The tragic death of a Queen’s student has renewed calls for a crackdown that is already well under way
Natasha Zapanta, a cheery first-year Queen’s University business student in a perfectly manicured first-week outfit, won’t be telling her grandchildren about any Old School-worthy hijinks. Frosh week for this 17-year-old involved scavenger hunts, a video dance party and “Commerce Cares”—random acts of kindness visited upon unsuspecting fellow students by commerce freshmen. “There was nighttime partying,” she admits, “but we just stayed in the residence hall.” Most of her friends are also 17, below Ontario’s legal drinking age and, while alcohol is readily available, they’ve been warned not to indulge.
For biochemistry major Connor Forbes, the week was so low-key it threatened to dampen that famous Queen’s school spirit altogether. The gloom extended even to the engineering faculty, where students were this year banned from the school’s ancient move-in day tradition, in which engineers paint themselves purple and taunt incoming freshmen.

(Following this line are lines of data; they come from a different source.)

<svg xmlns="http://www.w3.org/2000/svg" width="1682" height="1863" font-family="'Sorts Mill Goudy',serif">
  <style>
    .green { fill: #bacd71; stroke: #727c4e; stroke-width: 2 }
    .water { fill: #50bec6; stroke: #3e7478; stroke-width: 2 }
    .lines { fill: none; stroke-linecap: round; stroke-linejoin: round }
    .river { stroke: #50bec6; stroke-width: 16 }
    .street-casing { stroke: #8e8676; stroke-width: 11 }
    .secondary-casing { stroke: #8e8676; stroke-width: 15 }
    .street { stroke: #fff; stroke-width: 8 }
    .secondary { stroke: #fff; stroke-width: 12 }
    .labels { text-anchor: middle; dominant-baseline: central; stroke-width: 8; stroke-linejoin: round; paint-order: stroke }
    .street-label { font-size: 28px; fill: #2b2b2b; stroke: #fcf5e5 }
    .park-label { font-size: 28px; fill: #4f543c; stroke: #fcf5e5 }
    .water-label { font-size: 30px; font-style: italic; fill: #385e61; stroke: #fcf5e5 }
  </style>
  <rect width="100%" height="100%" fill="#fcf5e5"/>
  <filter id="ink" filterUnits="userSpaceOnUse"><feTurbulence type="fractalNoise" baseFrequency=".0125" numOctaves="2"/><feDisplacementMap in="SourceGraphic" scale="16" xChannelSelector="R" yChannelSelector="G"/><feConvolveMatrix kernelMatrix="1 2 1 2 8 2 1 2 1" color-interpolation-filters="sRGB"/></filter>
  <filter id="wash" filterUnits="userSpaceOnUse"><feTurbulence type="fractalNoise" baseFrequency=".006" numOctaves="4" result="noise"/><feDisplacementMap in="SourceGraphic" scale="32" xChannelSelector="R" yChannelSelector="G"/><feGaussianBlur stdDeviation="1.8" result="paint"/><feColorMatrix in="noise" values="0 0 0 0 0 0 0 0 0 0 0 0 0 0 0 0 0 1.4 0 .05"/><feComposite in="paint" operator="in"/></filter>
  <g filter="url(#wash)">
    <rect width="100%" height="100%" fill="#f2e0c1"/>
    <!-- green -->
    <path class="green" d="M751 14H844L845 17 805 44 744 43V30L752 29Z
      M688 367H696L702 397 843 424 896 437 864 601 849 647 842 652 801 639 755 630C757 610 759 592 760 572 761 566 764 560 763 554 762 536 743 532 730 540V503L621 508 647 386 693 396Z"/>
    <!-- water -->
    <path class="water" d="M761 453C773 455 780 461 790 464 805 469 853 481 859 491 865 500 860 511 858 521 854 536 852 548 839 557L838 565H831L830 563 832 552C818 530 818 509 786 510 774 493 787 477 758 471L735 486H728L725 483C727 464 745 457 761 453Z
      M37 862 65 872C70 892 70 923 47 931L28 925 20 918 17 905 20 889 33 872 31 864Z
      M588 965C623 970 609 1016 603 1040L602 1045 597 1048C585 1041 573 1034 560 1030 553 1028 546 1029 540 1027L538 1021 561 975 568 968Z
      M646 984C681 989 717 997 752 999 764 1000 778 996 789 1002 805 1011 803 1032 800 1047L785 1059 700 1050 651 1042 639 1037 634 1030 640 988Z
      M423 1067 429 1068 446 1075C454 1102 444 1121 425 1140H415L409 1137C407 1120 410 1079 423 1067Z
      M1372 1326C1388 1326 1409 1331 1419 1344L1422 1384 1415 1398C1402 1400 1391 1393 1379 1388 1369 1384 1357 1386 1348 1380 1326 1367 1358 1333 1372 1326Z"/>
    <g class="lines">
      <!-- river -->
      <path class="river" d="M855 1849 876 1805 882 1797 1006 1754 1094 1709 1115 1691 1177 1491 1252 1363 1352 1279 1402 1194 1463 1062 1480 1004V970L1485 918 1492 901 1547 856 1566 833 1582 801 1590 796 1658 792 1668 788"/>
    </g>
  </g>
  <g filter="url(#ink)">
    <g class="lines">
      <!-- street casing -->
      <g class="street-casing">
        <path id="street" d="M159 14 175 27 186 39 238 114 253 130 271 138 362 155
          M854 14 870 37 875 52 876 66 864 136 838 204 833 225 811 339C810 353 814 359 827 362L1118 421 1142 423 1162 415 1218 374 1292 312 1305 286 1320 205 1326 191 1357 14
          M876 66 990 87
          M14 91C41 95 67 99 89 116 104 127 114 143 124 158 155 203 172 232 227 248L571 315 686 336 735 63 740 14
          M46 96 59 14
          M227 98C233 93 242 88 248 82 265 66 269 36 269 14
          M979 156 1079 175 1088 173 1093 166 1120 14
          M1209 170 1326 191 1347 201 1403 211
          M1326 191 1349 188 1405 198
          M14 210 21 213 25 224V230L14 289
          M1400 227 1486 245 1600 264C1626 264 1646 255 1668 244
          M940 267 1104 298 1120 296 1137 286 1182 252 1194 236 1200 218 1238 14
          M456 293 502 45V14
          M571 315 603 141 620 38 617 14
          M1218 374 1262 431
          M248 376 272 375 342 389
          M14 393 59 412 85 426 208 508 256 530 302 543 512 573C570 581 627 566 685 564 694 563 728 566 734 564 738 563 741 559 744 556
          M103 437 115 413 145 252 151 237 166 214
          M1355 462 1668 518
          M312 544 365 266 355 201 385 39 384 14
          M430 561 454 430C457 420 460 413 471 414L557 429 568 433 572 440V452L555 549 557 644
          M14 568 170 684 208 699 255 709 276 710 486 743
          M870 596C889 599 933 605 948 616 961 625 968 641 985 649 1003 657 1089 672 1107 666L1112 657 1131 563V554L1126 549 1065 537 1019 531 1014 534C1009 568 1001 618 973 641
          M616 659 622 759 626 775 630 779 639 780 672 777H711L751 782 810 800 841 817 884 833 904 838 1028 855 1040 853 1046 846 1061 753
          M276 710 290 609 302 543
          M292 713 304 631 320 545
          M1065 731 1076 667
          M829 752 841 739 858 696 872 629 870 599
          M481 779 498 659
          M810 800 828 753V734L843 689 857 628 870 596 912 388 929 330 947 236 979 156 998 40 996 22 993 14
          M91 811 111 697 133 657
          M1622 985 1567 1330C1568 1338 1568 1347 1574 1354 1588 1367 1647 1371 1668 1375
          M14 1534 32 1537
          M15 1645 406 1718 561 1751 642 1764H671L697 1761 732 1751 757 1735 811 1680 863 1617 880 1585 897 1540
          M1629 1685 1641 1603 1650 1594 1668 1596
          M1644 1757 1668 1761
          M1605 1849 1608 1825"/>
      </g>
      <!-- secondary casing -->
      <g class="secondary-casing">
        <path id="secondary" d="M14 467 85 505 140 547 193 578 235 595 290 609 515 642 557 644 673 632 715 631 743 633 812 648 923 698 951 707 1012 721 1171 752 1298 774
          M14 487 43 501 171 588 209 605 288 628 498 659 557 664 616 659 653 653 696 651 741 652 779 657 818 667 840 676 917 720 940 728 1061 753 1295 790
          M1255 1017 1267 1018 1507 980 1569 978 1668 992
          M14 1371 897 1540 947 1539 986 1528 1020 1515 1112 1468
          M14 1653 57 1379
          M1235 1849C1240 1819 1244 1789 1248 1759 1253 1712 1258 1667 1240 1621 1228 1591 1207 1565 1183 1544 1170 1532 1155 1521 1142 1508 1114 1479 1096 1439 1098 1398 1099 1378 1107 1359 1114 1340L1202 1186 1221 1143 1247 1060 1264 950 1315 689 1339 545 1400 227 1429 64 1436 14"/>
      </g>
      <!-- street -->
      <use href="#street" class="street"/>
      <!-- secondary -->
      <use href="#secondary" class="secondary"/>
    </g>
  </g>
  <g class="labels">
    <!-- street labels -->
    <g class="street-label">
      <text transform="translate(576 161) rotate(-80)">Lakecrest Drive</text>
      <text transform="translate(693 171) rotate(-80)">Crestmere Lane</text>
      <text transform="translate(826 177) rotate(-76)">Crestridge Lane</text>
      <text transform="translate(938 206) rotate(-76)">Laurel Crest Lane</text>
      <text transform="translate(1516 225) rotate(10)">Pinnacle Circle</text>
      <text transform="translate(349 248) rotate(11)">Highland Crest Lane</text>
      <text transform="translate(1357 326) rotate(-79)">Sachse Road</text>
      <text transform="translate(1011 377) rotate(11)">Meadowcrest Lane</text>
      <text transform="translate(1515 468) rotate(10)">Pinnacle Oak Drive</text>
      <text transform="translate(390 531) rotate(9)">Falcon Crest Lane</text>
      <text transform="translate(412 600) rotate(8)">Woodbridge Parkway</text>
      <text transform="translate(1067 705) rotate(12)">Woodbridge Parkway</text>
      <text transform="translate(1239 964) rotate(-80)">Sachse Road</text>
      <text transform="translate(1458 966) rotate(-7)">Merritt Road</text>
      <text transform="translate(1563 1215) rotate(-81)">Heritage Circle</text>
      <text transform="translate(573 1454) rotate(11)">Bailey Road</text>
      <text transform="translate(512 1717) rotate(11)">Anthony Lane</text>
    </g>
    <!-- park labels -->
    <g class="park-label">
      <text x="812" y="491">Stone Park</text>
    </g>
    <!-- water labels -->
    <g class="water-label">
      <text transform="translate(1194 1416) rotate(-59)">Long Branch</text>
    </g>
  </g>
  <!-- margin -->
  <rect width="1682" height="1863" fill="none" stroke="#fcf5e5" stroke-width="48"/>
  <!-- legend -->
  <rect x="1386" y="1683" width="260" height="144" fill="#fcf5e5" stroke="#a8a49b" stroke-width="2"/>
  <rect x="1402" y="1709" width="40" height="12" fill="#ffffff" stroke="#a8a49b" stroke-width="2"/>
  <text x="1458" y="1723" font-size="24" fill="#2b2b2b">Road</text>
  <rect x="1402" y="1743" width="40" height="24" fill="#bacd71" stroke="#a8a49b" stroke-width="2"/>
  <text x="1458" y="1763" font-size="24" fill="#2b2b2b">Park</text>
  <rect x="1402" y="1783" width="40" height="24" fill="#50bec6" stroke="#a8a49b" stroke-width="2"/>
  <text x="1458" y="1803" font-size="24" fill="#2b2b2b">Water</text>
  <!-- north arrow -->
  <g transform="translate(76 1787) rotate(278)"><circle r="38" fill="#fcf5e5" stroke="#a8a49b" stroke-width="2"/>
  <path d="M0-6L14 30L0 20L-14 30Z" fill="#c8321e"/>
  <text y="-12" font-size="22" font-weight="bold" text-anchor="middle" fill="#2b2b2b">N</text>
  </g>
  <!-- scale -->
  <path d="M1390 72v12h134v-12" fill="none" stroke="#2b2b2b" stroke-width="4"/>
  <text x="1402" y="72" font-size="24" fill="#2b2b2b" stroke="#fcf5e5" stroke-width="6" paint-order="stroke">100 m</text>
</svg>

Engineering society president Victoria Pleavin, citing complaints, sent an email to all engineering students warning them that anyone caught engaged in the practice would be escorted off campus. “Move-in day was really an introduction to the fun of the school and gave you a sense of community,” says Forbes. “The event is gone and we don’t know if it’s coming back. They took it away.”
Such moves followed a raft of measures taken by Queen’s administrators aimed at taming the furor surrounding frosh week—and, it seems, everything else too. Last year, the university cancelled its infamously out-of-control homecoming event, which newspapers have become fond of noting cost over $200,000 to police. Queen’s also vowed to curb freshmen excesses by stamping out the likes of “Slosh the Frosh” and “Sauce the Boss” because, according to senate meeting minutes last year, they “put students at risk.” The clampdown is, depending on your politics, already a success. Says John Pierce, interim associate VP and dean of student affairs: “By last Thursday, I was getting reports that, ‘Well—jeez!—frosh is going better than it has before!’ ”
And yet even these stringent measures could not prevent tragedy. Last Monday, Queen’s students on their way to rugby practice discovered the body of Cameron Bruce, an 18-year-old freshman from Connecticut, on the lawn outside his residence, just hours before he was to start classes. The night before, Bruce had attended an engineering banquet—a sort of last hurrah to end engineering frosh week. After dinner, he walked back to residence with friends. What happened next is still shrouded in mystery: police suspect no foul play, and they’re investigating whether alcohol played a role in the incident.
News of the death brought the inevitable newspaper editorial: “Be it the mass drunkenness of Aberdeen Street or young people getting a dubious initiation to booze in peer-pressure-filled orientation activities,” wrote the Kingston Whig-Standard, “the greater community has long quietly wondered: what will it take for Queen’s to do something about this? Does someone have to die?” The incident’s significance was not lost on students: “I think it’s the beginning of the end of frosh week,” one told Maclean’s.
No, actually. It’s the end of frosh, full stop—not just at Queen’s, but everywhere. A generation of children raised in an era so risk-averse that schools ripped seesaws, parallel bars and fireman’s poles from playgrounds has come of age and gone to university. The halcyon days, when freshers set cars and couches ablaze and guzzled beer at university-sanctioned keggers, now grow dim and will soon become distant memories. Many schools have retired the word “frosh” altogether, preferring less festive words like “orientation”; at the University of Ottawa, freshmen are referred to by the tin-eared sobriquet of “101er.” Official first-week events are now mounted sans booze. A handful of U.S. colleges are entirely dry. The University of Guelph this year, for the first time, made residences alcohol-free zones during frosh week. It’s a revolution some students call a “war on fun.”